A new piece of UK adviser research sheds light on the evolving demands intermediaries place on their platform providers as the clock winds down to the second biggest countdown of the year – the Retail Distribution Review (RDR).
With the Olympics set to only run a mere two weeks as of this Friday, the global sporting spectacular pales into insignificance (OK, that’s an overstatement!) compared to the UK’s RDR, which brings with it broad and lasting change, plus a range of challenges akin to competing in a Decathlon… well, kind of.
Olympic (bad) puns aside, three core topics will swing into view from January 2013… though some might argue this is the case already.
In short these are:
- What aspects of the investment process will advisers retain in a post-RDR world and what aspects might be outsourced/insourced from third parties (the role of discretionary fund managers, the role of using managed portfolios).
- The age-old debate surrounding active versus passive will fire-up further than it has been this year. What inroads can the passive camp (an oxymoron?) continue to make as it continues to debate the merits of investors holding quasi-trackers while being exposed to active charges. This will be a sliding spectrum mixture but RDR is potentially going to open up the market and making it easier for investors to know what their paying and for what, and whether that is alpha or beta.
- Costs. Who will pay for what? The food chain in this industry is long and in some regards overly complex. RDR will see pressure on prices in some areas while present opportunities for growth in others. This will be very interesting to watch as the large, medium and small providers address the new lay of the land and the opportunities therein. Key questions will be ‘how big is the slice of pie?’ and ‘what slice goes to which part of the food chain?’
Generalities aside, below are some of the specific needs advisers have identified and can therein be gleaned from the 2012 CoreData Research UK Investment Platform Study.
- Platform and fund manager charges have become the top requirement for platform users this year, emerging from being the third priority in 2011.
- Trends from 2010 results show an increase of importance for a range of tools and services offered while showing a decreasing priority for ownership structure.
- The cost, fees and charging structure is the top single factor that would encourage a third (31.7%) of advisers to place more business in one platform over another.
- Advisers believe holistic financial planning is their typical client’s most common need.
- Better value, a simplicity of use and better reporting are widely cited reasons advisers choose to allocate funds through one platform over another – which hasn’t changed since last year.
- Advisers would most like to see full Sipps and other complex pension options (29%), on their platform(s); closely followed by annuities and income drawdowns (26%) – the latter was last year’s third most popular choice.
A series of gongs have also been awarded, with the winners to be announced in the press in coming weeks.

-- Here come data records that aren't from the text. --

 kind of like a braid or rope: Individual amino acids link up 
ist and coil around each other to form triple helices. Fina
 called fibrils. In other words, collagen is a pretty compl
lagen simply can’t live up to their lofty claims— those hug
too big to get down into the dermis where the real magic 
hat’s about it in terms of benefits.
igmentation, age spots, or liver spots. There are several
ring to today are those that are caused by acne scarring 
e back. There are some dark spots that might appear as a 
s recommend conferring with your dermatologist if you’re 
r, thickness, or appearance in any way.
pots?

Platforms were benchmarked against 40 service level metrics and also their sized-related peers.
Firms were split into three core groups. The three groups were Emerging Platforms (those up to £1 billion), Medium Platforms (those with more than £1 billion but less than £10 billion) and Large Platforms (those with more than £10 billion).
The study covers six core topic areas:
1. Adviser attitudes/experiences towards investment supermarkets, platforms and wraps in the current market in relation to their business and customer needs.

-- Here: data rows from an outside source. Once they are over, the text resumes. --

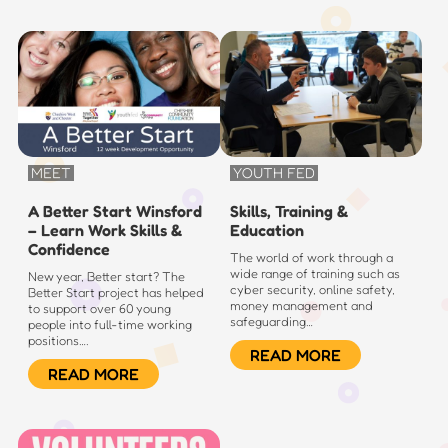
MEET
YOUTH FED
A Better Start Winsford
Skills, Training &
– Learn Work Skills &
Education
Confidence
The world of work through a
wide range of training such as
New year, Better start? The
cyber security, online safety,
Better Start project has helped
money management and
to support over 60 young
safeguarding…
people into full-time working
positions….
READ MORE
READ MORE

2. Developing trends in attitudes in 2012 and previous comparable data sets to outline how the market is changing/has changed/ and is likely to change in future.
3. Segmentation after identifying three types of IFA based around the clients they service and creating distinctive needs, satisfaction drivers and expectations. Advisers are generally divided into three groups; those who focus exclusively on mass-market clients, those who focus on mass market/mass affluent and those who focus on mass affluent/high net worth.
4. Benchmarking of existing wrap/platform providers against more than 40-service based metrics in terms of adviser service experience.
5. A detailed statistical assessment of driver analysis, allowing groups to confidently understand all aspects of their functionality and service offering the critical combinations that lead IFAs to continue to conduct their business with certain groups.
6. A synopsis of the opportunities and challenges for the investment administration market looking ahead, and determining the critical and key factors behind future growth and success.